Women and children carrying pictures of their loved ones imprisoned in Israeli jails filled the streets of Palestinian towns and cities today as they marked Palestinian Prisoners Day. The question of prisoners is a burning issue that touches the hearts and lives of all Palestinian families, who have at least one member that has been arrested and imprisoned by the Israeli military.
Since the beginning of its occupation of Palestine in 1967, Israel has detained more than 700,000 Palestinians. This is over 24% of the total Palestinian population in the Occupied Palestinian Territories, making Palestinians one of the populations most subjected to incarceration in the world.
The launching of the Annapolis peace process in November 2007 represented a small glimmer of hope for prisoners and their families that their situation may start to improve. Yet since Israel declared its ’good intentions’ at the Annapolis meeting, a further 2,437 Palestinians have been arrested – three times more than the number released in the same time period.
This brings the total number of Palestinians in Israeli jails today to 9,087, including 786 in administrative detention and 88 women. Some 49 are members of the Palestinian parliament, jailed without charge for having been democratically elected. Inside Israel’s prisons, Palestinians are separated from other prisoners, similar to the racial segregation between blacks and whites in South Africa during Apartheid.
There are now 327 Palestinian children in Israeli jails. The number of children arrested in 2007 and in the first three months of 2008 has brought the total number of Palestinian children arrested by the Israeli military since the beginning of the second Intifada in September 2000 to over 6,000.
Like the majority of other Palestinian prisoners, Palestinian child prisoners routinely face violations of their human rights during arrest, interrogation and imprisonment. They are exposed to physical and psychological abuse, amounting to cruel, inhuman and degrading treatment, and sometimes torture. They are denied prompt access to a lawyer and often denied contact with their families and the outside world.
This is a clear breach of international law, which makes special provisions for the protection of child prisoners, specifically forbidding the use of physical and psychological torture.

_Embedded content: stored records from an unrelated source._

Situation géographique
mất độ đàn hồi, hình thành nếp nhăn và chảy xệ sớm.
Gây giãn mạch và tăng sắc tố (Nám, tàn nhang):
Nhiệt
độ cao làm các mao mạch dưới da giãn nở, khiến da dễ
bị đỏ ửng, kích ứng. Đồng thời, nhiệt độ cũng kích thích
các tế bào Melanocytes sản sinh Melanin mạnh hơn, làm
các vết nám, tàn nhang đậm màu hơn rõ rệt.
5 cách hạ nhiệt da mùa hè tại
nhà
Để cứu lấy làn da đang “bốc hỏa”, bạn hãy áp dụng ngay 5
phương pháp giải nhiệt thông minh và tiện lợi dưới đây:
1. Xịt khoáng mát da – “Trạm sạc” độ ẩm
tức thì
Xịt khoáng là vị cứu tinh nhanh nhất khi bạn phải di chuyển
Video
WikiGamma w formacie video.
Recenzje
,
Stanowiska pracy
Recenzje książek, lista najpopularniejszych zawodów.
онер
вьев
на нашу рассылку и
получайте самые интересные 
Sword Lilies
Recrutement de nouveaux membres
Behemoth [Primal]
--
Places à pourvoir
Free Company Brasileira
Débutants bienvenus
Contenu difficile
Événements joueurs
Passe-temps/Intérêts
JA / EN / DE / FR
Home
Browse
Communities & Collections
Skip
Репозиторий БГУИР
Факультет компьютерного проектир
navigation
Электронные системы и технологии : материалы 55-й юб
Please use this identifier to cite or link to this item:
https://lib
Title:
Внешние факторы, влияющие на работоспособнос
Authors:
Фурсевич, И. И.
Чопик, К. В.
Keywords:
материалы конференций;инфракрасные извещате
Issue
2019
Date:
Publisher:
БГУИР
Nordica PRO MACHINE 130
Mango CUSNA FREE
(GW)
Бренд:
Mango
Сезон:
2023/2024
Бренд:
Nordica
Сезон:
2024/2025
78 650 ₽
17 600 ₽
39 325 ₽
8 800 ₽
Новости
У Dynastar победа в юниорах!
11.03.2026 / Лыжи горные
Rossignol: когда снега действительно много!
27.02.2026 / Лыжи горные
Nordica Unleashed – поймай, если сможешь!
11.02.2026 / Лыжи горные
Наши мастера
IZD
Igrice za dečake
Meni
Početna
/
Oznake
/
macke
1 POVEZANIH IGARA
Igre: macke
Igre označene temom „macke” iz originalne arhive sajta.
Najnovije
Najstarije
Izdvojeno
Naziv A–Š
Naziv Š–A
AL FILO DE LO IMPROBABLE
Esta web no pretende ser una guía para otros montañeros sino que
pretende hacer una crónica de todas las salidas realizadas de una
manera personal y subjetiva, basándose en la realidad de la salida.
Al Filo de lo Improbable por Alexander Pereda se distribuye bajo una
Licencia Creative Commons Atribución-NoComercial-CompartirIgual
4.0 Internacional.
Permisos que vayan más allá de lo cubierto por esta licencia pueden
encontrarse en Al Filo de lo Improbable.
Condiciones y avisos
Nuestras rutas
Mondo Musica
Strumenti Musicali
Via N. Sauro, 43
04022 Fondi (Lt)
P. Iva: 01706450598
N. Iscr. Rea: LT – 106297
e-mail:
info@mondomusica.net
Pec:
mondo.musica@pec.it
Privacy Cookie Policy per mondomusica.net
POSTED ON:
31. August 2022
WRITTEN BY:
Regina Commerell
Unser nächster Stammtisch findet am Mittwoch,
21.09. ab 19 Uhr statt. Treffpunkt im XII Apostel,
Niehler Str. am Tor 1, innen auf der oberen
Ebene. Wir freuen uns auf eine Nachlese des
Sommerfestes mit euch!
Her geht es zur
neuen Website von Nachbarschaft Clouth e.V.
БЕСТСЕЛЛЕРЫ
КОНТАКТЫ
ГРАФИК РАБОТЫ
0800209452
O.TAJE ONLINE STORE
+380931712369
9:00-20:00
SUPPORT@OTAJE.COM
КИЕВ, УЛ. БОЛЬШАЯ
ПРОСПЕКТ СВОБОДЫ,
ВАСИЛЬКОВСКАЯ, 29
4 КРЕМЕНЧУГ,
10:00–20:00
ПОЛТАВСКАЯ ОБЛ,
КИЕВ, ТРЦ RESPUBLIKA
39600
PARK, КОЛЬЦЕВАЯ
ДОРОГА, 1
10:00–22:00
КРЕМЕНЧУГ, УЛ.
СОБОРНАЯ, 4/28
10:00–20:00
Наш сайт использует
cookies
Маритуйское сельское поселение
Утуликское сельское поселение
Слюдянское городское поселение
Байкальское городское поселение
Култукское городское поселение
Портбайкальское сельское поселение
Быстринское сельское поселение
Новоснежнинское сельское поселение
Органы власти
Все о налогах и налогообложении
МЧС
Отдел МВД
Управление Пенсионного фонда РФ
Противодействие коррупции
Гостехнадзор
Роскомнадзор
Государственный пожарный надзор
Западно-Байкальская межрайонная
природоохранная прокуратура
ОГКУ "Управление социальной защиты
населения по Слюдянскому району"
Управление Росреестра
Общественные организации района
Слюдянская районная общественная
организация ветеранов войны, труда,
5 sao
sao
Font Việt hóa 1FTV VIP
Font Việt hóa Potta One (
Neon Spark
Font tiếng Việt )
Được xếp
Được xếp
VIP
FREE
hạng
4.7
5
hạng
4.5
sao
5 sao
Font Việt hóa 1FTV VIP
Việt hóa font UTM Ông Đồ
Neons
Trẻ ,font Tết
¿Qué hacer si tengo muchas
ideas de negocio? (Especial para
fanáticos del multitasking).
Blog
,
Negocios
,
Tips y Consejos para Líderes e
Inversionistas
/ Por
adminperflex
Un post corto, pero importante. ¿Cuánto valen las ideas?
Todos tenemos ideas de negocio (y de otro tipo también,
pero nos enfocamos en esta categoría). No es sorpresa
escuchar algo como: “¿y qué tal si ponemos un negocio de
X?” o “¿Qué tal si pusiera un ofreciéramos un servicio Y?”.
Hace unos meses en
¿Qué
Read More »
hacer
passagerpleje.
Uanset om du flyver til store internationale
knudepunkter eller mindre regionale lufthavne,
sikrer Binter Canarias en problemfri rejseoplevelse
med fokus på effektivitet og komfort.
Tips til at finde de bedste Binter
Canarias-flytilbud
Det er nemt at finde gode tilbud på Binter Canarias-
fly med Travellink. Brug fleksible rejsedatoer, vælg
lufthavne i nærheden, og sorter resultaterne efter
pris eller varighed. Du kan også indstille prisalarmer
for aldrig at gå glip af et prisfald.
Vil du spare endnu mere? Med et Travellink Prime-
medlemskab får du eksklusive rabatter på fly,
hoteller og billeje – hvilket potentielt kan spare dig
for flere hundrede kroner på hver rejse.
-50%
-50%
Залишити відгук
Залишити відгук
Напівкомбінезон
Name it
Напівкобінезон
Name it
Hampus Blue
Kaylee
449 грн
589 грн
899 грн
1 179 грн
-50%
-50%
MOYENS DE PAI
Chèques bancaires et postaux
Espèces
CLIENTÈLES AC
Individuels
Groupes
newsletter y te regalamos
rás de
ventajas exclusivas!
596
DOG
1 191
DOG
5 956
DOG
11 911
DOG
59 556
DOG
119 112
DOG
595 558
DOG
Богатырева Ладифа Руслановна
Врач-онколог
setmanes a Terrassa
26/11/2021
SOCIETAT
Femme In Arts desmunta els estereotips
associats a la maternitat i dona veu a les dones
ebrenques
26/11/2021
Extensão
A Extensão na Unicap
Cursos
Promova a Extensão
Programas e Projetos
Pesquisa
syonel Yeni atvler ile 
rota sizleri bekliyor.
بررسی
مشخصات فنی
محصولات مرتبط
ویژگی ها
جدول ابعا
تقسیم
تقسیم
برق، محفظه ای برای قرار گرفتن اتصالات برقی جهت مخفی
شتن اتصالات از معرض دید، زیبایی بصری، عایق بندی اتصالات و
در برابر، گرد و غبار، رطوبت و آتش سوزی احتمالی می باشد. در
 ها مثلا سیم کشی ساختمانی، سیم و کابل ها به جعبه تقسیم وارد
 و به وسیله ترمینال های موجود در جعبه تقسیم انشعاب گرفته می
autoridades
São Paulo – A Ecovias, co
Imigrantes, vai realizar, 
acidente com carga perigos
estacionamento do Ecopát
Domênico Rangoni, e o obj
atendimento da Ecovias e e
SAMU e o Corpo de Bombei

But more generally, the simple fact that the vast majority of Palestinian prisoners are held in jails inside Israel is in itself illegal under international humanitarian law. The Fourth Geneva Convention forbids the occupying power from detaining prisoners outside the territory it occupies, and states that if convicted, these prisoners should serve their sentences within the occupied territory.
One of the main shortcomings of the Oslo process was the failure to set free all prisoners. Israel held on to a large number of Palestinian prisoners and was able to make political gestures at will by releasing token number of prisoners.
This strategy, which continues to this day, has two advantages for the Israeli government.
Firstly, there are always Palestinian prisoners to release. The Israeli military carries out continuous arrest campaigns across the West Bank and is always refilling its jails with Palestinians. Walking along a settler-only road is enough to be incarcerated. And arbitrary detention is used widely. The Israeli military has become an expert at “fabricating” prisoners.
Secondly, these gestures look good. Each liberation is widely covered. TV crews broadcast footage worldwide of Palestinian families rejoicing at the reunion with their loved ones, and Israeli politicians can easily play on this to paint themselves as peacemakers. But more importantly, these gestures have no genuine impact on the ground. While the world is watching images of joy and celebration, in the background, settlements are expanding, checkpoints are increasing, and the Wall’s construction is advancing.
The whole drama is livened up by the preliminary “debate” among the Israeli establishment about who can or cannot be released, giving one more opportunity for an Israeli Prime minister to pose as “courageous” and as “taking bold steps towards peace”.
For the Israeli government, releasing prisoners is a win-win decision, making them look committed to peace whilst never addressing the core issues of the conflict.
But just like the farce of removing non-existent checkpoints, these empty gestures mislead world public opinion because of the dominant Israeli narrative which overplays any Israeli act while never confronting it with reality.
It is time to put a stop to this sham, and to deal with the question of Palestinian prisoners from the perspective of human rights and international law, with an aim to bring about a just and lasting peace for all, not cheap political haggling and short-lived media stunts.